A new study has shown that the overall eye health of diabetic people could be benefited from injecting a preventive drug directly into the eyeball.

The study, published Tuesday in JAMA Ophthalmology, found that regular injections of aflibercept, brand name Eylea, caused a more than threefold reduction in blood vessel leakage inside the retina, and a more than twofold reduction in abnormal blood vessel growth in the retina, according to MedicineNet.

However, it is too soon to tell whether this preventive drug will preserve the vision in the long run. The patients who were given the preventive drug injections did not score better on vision tests.

Senior author of the study Dr. Jennifer Sun said, “Based on these results, some physicians will choose to treat early because they feel that preventing the development of complications is important.”

“Other physicians will feel that even though we’re preventing complications if there’s no major difference in vision we might as well hold off and not expose the patient to the cost and burden and risks of treatment,” she added.

Diabetic retinopathy is one of the most common complications in people with diabetes, which leads to vision loss. The condition occurs when the blood vessels in the eye swell or leak in the retina.

Eylea has been considered the “gold standard” treatment for patients with diabetic retinopathy because it inhibits the growth of blood vessels, according to Dr. Sun.

Retina specialist Dr. Richard Rosen, who was not involved in the study, said, “Before these drugs were available, all we really had was laser. That was the standard of care for many years. It definitely could slow down progression of disease, but very often there was no improvement.”

“These drugs have saved vision and allowed people to carry on in a more normal manner,” he added. “It’s really been a tremendous stride forward.”

The study included nearly 400 patients with diabetic retinopathy, of which, 200 received regular injections of Eylea, and the others were given a placebo.

Over two years, the researchers found that the rate of development of proliferative diabetic retinopathy was 14% in the treatment group and 33% in the placebo group, according to MedicineNet. However, in both groups, loss of vision was essentially the same.
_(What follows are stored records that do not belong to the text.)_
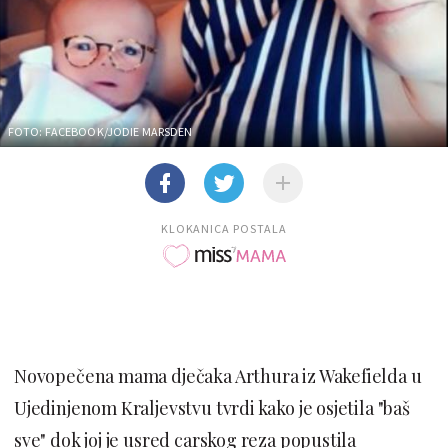
FOTO: FACEBOOK/JODIE MARSDEN
KLOKANICA POSTALA
Novopečena mama dječaka Arthura iz Wakefielda u
Ujedinjenom Kraljevstvu tvrdi kako je osjetila "baš
sve" dok joj je usred carskog reza popustila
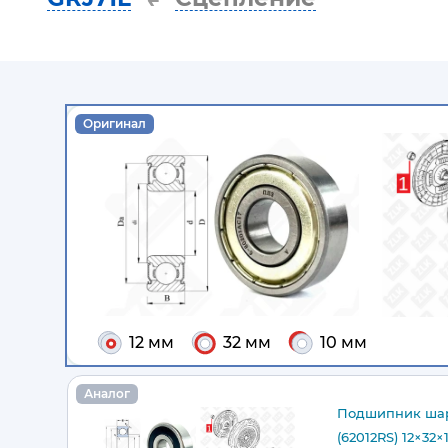
Оригинал
12 мм
32 мм
10 мм
Аналог
Подшипник шар
(62012RS) 12×32×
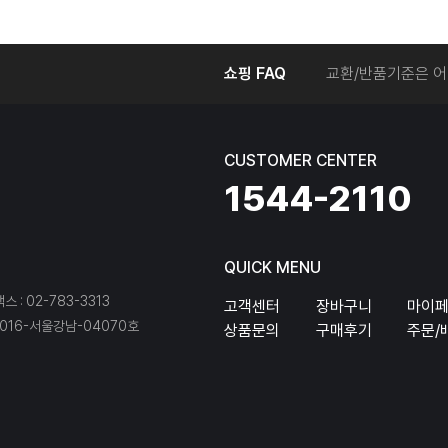
온라인에서 주문 후
쇼핑 FAQ
교환/반품기준은 어
교환/반품 접수를 
회원탈퇴는 어떻게 
교환/반품에 따른 
CUSTOMER CENTER
온라인에서 구매한 
1544-2110
QUICK MENU
팩스 : 02-783-3313
고객센터
장바구니
마이
16-서울강남-04070호
상품문의
구매후기
주문/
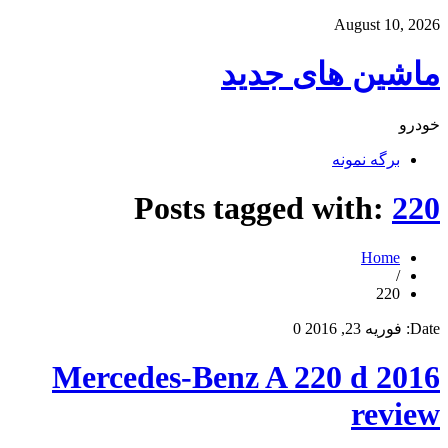
August 10, 2026
ماشین های جدید
خودرو
برگه نمونه
Posts tagged with:
220
Home
/
220
Date:
فوریه 23, 2016
0
2016 Mercedes-Benz A 220 d
review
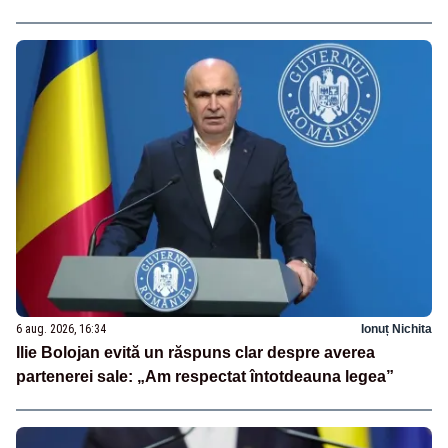
6 aug. 2026, 16:34
Ionuț Nichita
Ilie Bolojan evită un răspuns clar despre averea
partenerei sale: „Am respectat întotdeauna legea”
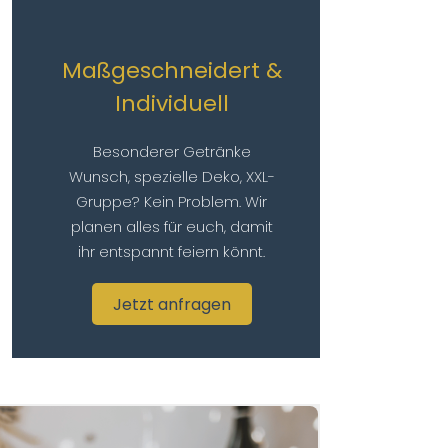
Maßgeschneidert &
Individuell
Besonderer Getränke
Wunsch, spezielle Deko, XXL-
Gruppe? Kein Problem. Wir
planen alles für euch, damit
ihr entspannt feiern könnt.
Jetzt anfragen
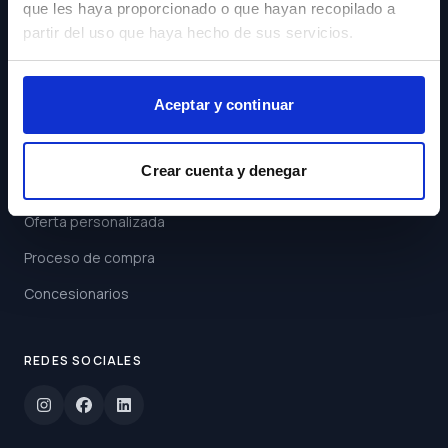
que les haya proporcionado o que hayan recopilado a
Acepto los
Términos y
partir del uso que haya hecho de sus servicios.
Condiciones
Suscribirse
Aceptar y continuar
ENLACES
Crear cuenta y denegar
Buscar coche
Oferta personalizada
Proceso de compra
Concesionarios
REDES SOCIALES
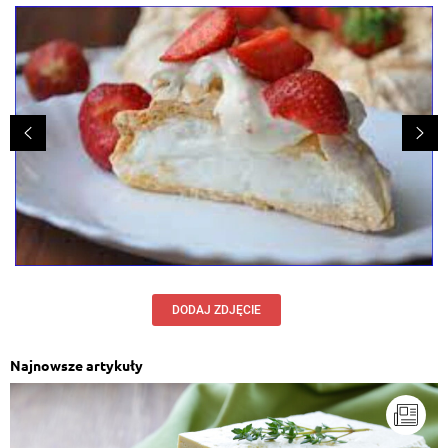
DODAJ ZDJĘCIE
Najnowsze artykuły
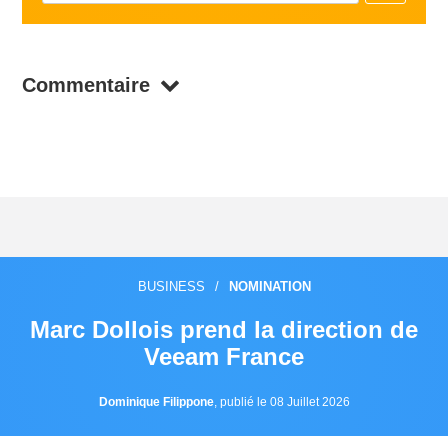
Commentaire
BUSINESS
/
NOMINATION
Marc Dollois prend la direction de
Veeam France
Dominique Filippone
,
publié le 08 Juillet 2026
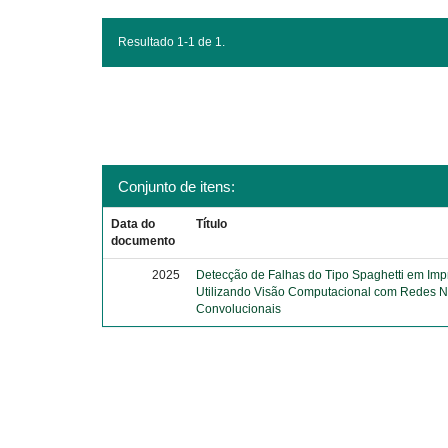
Resultado 1-1 de 1.
Conjunto de itens:
Data do
Título
documento
2025
Detecção de Falhas do Tipo Spaghetti em Im
Utilizando Visão Computacional com Redes N
Convolucionais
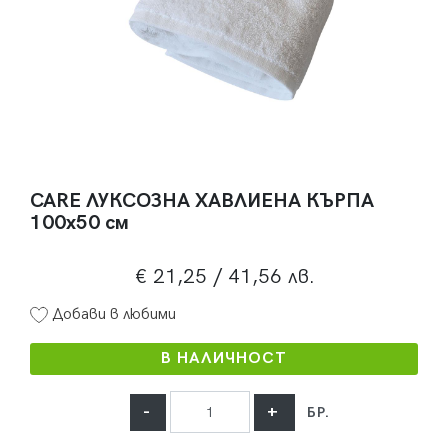
CARE ЛУКСОЗНА ХАВЛИЕНА КЪРПА
100x50 см
€ 21,25
/ 41,56 лв.
Добави в любими
В НАЛИЧНОСТ
-
+
БР.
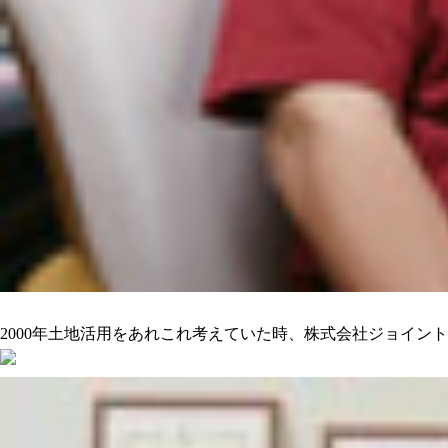
沢山の人をハッピーにしてくれるのを期待しています
2000年土地活用をあれこれ考えていた時、株式会社ジョイン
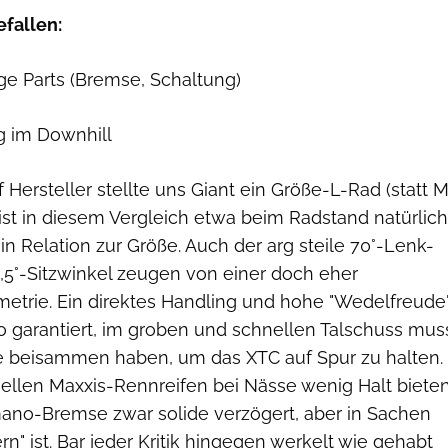
efallen:
ige Parts (Bremse, Schaltung)
ig im Downhill
f Hersteller stellte uns Giant ein Größe-L-Rad (statt M
ist in diesem Vergleich etwa beim Radstand natürlich
 in Relation zur Größe. Auch der arg steile 70°-Lenk-
,5°-Sitzwinkel zeugen von einer doch eher
etrie. Ein direktes Handling und hohe "Wedelfreude
so garantiert, im groben und schnellen Talschuss mus
e beisammen haben, um das XTC auf Spur zu halten.
nellen Maxxis-Rennreifen bei Nässe wenig Halt biete
imano-Bremse zwar solide verzögert, aber in Sachen
rn" ist. Bar jeder Kritik hingegen werkelt wie gehabt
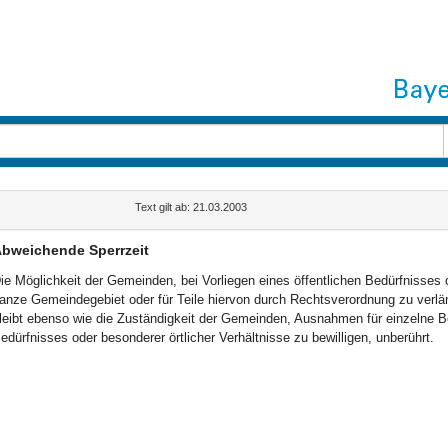
Text gilt ab: 21.03.2003
bweichende Sperrzeit
ie Möglichkeit der Gemeinden, bei Vorliegen eines öffentlichen Bedürfnisses o
anze Gemeindegebiet oder für Teile hiervon durch Rechtsverordnung zu verlä
leibt ebenso wie die Zuständigkeit der Gemeinden, Ausnahmen für einzelne Bet
edürfnisses oder besonderer örtlicher Verhältnisse zu bewilligen, unberührt.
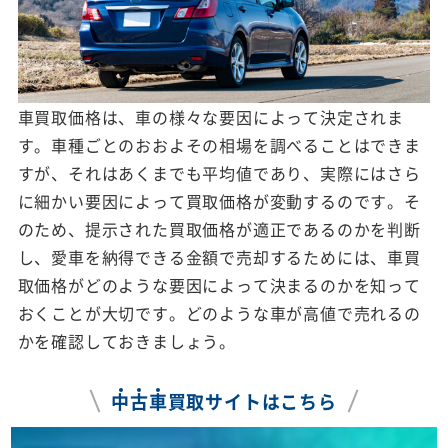
車買取価格は、車の様々な要因によって決定されま
す。車種ごとのおおよその相場を調べることはできま
すが、それはあくまでも平均値であり、実際にはさら
に細かい要因によって買取価格が変動するのです。そ
のため、提示された買取価格が適正であるのかを判断
し、愛車を納得できる金額で売却するためには、車買
取価格がどのような要因によって決まるのかを知って
おくことが大切です。どのような車が高値で売れるの
かを確認しておきましょう。
中
古
車
買取サイトはこちら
Dr. Sun explained, “What this study tells us is that over two years, if you don’t treat immediately but do treat if complications develop, vision outcomes on average are still excellent.”

Eylea is quite expensive. It can cost between $1,000 and $2,000 per dose, and patients do face rare side effects such as infections of the eyeball, Dr. Sun said. “When you’re talking about a drug that’s given on a very frequent basis, that adds up to a huge public health cost.” The story was published Wednesday on MedicineNet.